[GOAL] Copy each of the rows below exactly, line for line.

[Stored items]
———

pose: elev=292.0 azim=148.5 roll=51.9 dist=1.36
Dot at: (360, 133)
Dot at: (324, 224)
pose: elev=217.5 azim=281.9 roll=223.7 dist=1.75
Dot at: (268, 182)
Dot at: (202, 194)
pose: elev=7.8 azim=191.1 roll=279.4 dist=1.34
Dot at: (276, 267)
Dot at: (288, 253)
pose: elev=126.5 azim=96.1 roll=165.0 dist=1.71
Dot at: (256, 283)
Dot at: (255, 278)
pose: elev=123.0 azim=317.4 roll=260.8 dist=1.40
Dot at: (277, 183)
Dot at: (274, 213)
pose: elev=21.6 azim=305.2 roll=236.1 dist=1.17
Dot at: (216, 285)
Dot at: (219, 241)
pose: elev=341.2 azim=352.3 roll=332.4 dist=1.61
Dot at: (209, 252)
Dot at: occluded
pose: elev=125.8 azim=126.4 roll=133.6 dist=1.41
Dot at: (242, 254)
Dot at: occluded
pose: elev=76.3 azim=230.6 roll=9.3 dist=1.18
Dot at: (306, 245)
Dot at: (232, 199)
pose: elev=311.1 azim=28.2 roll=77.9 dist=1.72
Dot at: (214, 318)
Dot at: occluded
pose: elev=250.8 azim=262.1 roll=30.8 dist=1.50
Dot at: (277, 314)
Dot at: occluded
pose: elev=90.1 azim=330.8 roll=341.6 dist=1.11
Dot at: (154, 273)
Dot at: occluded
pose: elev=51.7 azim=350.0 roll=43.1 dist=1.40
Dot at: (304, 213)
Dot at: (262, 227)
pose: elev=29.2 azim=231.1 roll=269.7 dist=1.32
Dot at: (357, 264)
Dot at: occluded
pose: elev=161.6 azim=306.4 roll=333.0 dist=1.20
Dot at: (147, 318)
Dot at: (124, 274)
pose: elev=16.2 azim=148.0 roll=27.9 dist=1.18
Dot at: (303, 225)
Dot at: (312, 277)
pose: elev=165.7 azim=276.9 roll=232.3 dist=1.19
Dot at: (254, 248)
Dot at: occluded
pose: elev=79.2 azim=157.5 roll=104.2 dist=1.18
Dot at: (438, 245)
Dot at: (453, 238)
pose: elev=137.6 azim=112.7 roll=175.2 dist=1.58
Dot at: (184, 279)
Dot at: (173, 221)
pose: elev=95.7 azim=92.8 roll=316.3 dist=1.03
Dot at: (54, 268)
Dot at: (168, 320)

———

[RESULT OF THIS EXERCISE]
pose: elev=292.0 azim=148.5 roll=51.9 dist=1.36
Dot at: (360, 133)
Dot at: (324, 224)
pose: elev=217.5 azim=281.9 roll=223.7 dist=1.75
Dot at: (268, 182)
Dot at: (202, 194)
pose: elev=7.8 azim=191.1 roll=279.4 dist=1.34
Dot at: (276, 267)
Dot at: (288, 253)
pose: elev=126.5 azim=96.1 roll=165.0 dist=1.71
Dot at: (256, 283)
Dot at: (255, 278)
pose: elev=123.0 azim=317.4 roll=260.8 dist=1.40
Dot at: (277, 183)
Dot at: (274, 213)
pose: elev=21.6 azim=305.2 roll=236.1 dist=1.17
Dot at: (216, 285)
Dot at: (219, 241)
pose: elev=341.2 azim=352.3 roll=332.4 dist=1.61
Dot at: (209, 252)
Dot at: occluded
pose: elev=125.8 azim=126.4 roll=133.6 dist=1.41
Dot at: (242, 254)
Dot at: occluded
pose: elev=76.3 azim=230.6 roll=9.3 dist=1.18
Dot at: (306, 245)
Dot at: (232, 199)
pose: elev=311.1 azim=28.2 roll=77.9 dist=1.72
Dot at: (214, 318)
Dot at: occluded
pose: elev=250.8 azim=262.1 roll=30.8 dist=1.50
Dot at: (277, 314)
Dot at: occluded
pose: elev=90.1 azim=330.8 roll=341.6 dist=1.11
Dot at: (154, 273)
Dot at: occluded
pose: elev=51.7 azim=350.0 roll=43.1 dist=1.40
Dot at: (304, 213)
Dot at: (262, 227)
pose: elev=29.2 azim=231.1 roll=269.7 dist=1.32
Dot at: (357, 264)
Dot at: occluded
pose: elev=161.6 azim=306.4 roll=333.0 dist=1.20
Dot at: (147, 318)
Dot at: (124, 274)
pose: elev=16.2 azim=148.0 roll=27.9 dist=1.18
Dot at: (303, 225)
Dot at: (312, 277)
pose: elev=165.7 azim=276.9 roll=232.3 dist=1.19
Dot at: (254, 248)
Dot at: occluded
pose: elev=79.2 azim=157.5 roll=104.2 dist=1.18
Dot at: (438, 245)
Dot at: (453, 238)
pose: elev=137.6 azim=112.7 roll=175.2 dist=1.58
Dot at: (184, 279)
Dot at: (173, 221)
pose: elev=95.7 azim=92.8 roll=316.3 dist=1.03
Dot at: (54, 268)
Dot at: (168, 320)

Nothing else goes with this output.